(Stored dataset items)
*** Block opens ***

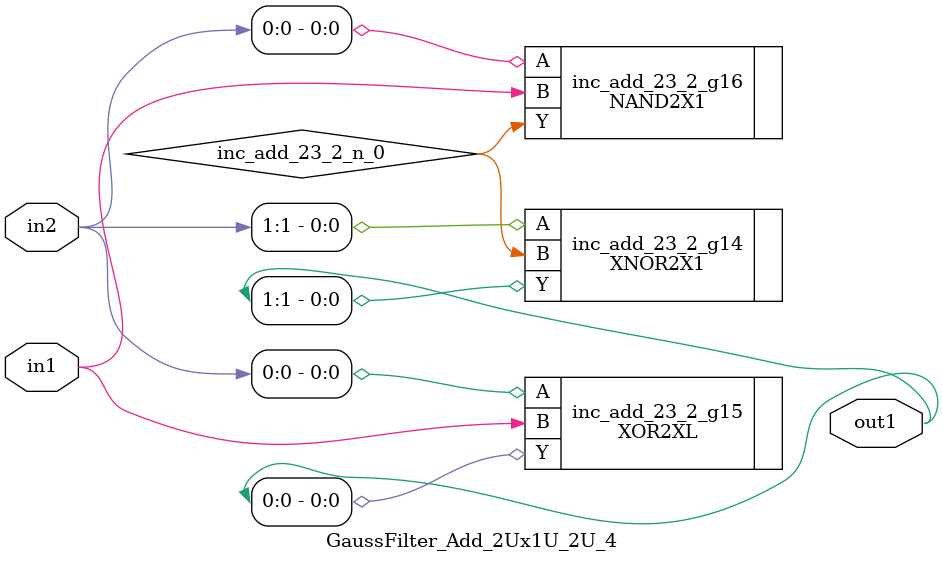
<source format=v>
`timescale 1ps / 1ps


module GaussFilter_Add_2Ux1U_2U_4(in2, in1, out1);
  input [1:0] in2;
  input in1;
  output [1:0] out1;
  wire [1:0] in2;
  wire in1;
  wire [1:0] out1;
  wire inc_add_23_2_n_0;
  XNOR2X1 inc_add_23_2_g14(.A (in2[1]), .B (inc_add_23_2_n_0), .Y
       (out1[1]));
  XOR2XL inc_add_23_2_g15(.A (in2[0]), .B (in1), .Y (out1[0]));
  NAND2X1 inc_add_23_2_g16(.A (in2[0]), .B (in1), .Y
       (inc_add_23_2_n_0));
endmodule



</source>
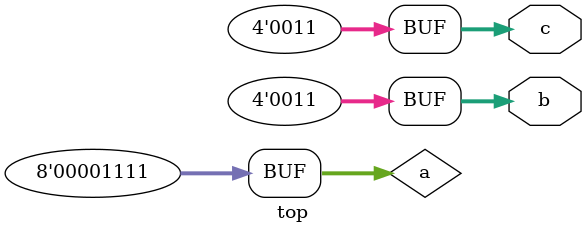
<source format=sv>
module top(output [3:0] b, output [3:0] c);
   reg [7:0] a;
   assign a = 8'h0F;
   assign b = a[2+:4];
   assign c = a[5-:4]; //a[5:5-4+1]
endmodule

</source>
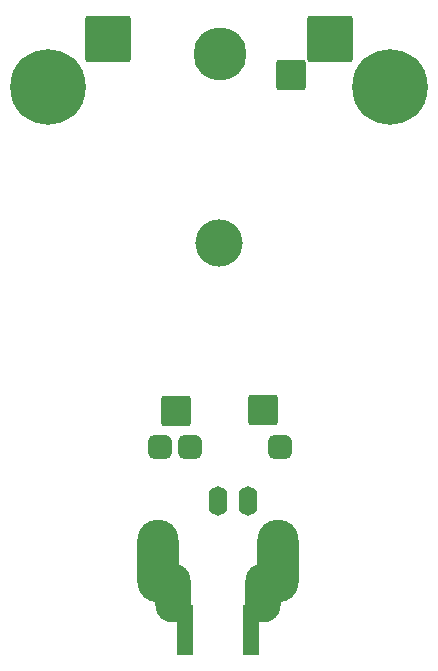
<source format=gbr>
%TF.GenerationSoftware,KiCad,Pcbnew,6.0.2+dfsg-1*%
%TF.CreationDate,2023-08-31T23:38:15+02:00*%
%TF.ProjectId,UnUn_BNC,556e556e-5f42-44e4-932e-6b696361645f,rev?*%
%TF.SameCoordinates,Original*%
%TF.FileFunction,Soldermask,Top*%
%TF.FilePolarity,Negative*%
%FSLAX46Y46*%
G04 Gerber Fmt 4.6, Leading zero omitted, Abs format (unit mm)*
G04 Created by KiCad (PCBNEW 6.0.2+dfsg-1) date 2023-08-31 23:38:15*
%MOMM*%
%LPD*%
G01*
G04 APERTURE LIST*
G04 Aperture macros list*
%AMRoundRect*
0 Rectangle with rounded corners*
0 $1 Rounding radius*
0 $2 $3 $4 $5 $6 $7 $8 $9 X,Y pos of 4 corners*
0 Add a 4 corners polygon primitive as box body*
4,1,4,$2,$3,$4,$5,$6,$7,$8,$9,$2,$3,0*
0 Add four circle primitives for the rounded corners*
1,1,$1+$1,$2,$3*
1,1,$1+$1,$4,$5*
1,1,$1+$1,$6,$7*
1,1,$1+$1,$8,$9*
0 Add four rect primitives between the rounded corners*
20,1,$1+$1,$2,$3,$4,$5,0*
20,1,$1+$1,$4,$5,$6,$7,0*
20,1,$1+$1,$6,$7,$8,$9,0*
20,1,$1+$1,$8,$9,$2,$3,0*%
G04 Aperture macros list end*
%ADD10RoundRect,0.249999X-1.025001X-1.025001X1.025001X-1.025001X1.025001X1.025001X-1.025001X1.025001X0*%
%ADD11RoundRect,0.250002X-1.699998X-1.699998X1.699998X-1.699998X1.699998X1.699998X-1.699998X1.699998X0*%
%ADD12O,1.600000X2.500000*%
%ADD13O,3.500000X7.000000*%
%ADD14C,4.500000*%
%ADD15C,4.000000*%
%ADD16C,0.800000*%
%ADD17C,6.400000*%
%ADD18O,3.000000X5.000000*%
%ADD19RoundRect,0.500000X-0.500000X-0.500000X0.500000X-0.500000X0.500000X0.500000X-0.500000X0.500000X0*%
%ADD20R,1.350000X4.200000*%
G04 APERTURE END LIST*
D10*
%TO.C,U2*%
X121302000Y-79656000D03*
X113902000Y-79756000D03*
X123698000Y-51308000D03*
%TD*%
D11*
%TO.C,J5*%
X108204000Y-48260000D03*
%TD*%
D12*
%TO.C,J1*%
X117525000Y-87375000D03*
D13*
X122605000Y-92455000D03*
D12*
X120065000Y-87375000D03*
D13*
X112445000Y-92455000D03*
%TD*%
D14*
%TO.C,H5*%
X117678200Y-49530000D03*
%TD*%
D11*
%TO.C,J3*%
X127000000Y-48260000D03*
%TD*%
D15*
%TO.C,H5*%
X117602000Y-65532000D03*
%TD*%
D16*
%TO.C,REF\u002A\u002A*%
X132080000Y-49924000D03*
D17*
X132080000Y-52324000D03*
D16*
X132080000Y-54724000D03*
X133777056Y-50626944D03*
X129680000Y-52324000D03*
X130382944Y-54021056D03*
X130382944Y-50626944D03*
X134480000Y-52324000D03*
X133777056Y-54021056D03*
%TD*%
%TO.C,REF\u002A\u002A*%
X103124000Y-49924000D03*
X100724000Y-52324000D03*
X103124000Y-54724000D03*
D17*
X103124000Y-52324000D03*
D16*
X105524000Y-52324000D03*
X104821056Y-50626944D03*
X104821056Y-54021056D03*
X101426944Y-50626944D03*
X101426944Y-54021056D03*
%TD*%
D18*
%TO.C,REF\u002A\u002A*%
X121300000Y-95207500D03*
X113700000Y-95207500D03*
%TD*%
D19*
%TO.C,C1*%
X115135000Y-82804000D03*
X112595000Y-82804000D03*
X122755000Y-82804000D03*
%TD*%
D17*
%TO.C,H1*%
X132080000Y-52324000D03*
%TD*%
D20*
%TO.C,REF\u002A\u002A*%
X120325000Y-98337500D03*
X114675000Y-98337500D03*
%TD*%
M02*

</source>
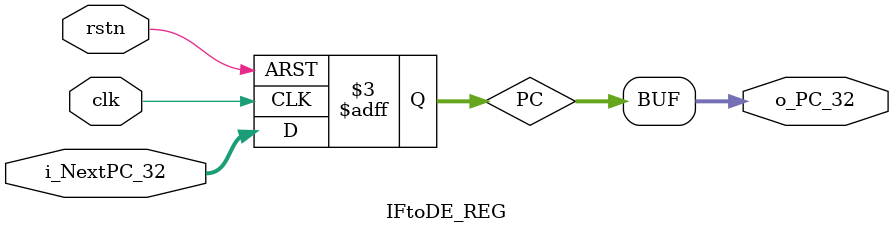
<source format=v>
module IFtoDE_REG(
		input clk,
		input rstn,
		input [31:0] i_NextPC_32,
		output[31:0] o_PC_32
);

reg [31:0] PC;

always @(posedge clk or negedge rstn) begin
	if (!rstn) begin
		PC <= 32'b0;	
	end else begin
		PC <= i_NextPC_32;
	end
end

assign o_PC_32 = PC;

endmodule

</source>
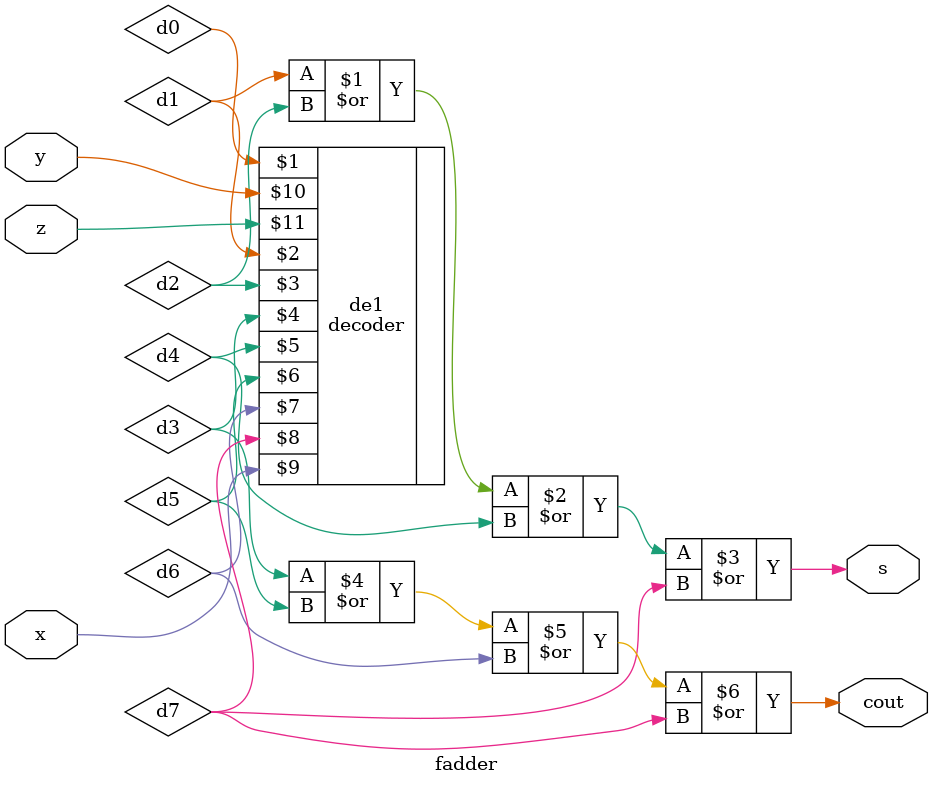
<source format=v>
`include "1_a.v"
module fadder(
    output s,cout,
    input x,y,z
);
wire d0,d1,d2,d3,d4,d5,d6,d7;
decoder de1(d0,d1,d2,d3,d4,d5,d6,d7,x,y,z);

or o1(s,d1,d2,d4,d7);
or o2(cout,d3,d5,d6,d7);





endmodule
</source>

*** Block closes ***
*** Block opens ***

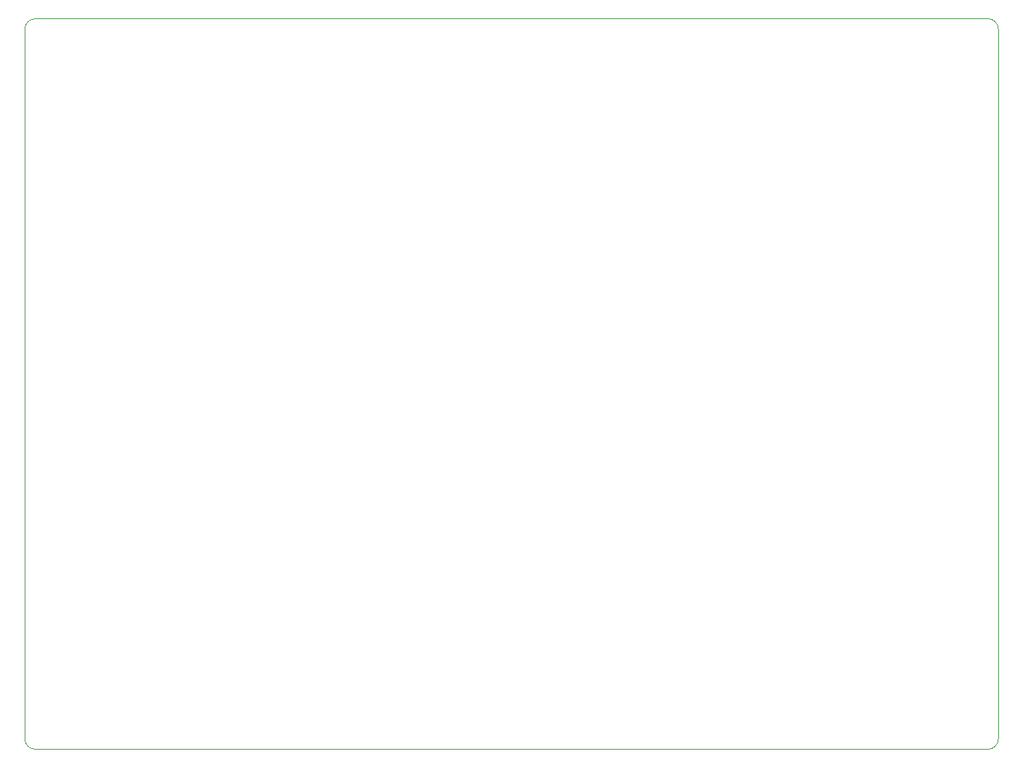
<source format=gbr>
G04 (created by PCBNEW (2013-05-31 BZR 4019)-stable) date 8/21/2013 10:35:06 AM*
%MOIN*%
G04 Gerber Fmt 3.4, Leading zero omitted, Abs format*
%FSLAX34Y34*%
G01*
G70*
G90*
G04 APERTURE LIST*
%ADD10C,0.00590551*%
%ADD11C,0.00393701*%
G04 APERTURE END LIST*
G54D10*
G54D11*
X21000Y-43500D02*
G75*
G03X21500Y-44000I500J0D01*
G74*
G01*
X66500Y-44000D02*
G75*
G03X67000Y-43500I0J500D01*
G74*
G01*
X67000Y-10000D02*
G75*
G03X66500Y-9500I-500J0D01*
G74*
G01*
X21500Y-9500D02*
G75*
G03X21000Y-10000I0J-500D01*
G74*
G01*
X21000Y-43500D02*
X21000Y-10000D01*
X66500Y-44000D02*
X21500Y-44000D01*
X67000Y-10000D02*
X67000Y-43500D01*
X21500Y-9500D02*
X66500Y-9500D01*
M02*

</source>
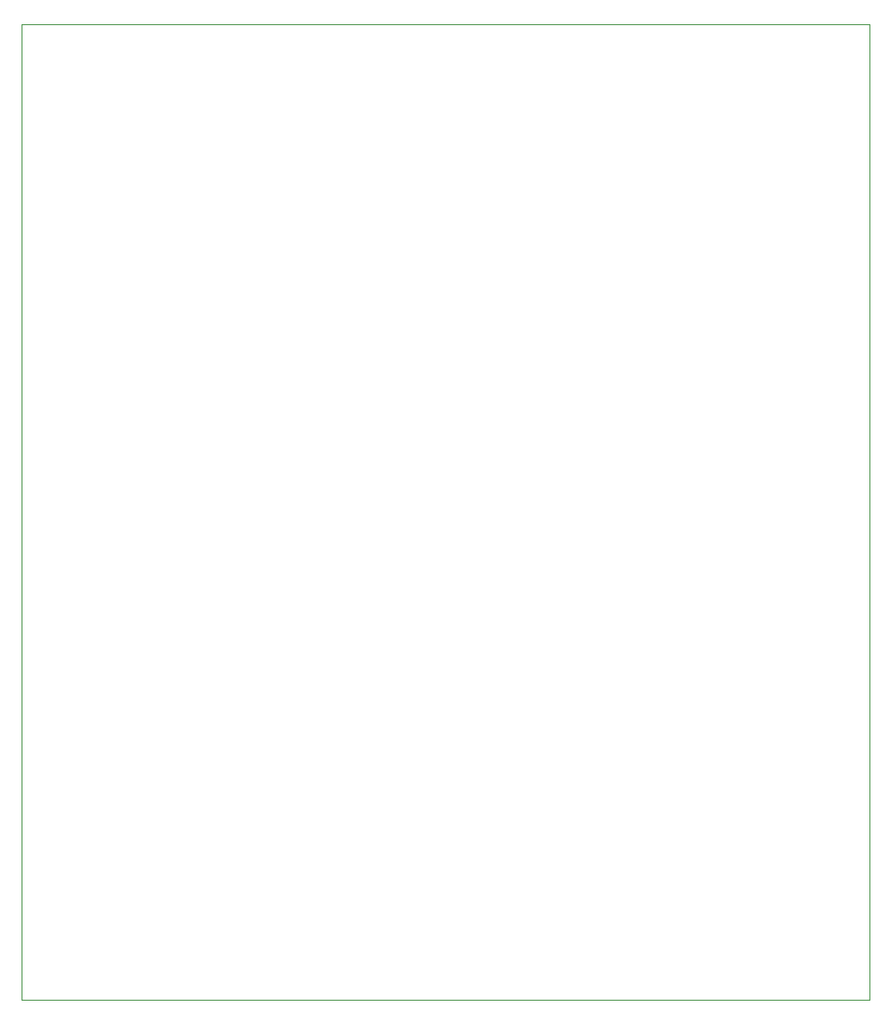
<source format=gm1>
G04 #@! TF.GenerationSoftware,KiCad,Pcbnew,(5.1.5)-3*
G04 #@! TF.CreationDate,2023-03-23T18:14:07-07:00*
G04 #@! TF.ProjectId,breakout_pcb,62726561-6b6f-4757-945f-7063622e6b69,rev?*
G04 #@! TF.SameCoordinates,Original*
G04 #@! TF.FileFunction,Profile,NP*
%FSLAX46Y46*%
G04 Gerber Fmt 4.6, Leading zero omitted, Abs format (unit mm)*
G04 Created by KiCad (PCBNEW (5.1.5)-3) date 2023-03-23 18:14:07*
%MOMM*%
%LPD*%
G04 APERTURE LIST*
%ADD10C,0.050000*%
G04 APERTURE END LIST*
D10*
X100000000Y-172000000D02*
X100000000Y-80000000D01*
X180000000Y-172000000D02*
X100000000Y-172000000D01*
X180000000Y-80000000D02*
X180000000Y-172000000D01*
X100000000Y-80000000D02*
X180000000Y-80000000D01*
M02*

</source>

*** Block closes ***

### The problem
Show, from the entries above, every line that includes the string "GenerationSoftware".

### Output of the exercise
%TF.GenerationSoftware,KiCad,Pcbnew,6.0.2+dfsg-1*%
G04 #@! TF.GenerationSoftware,KiCad,Pcbnew,(5.1.5)-3*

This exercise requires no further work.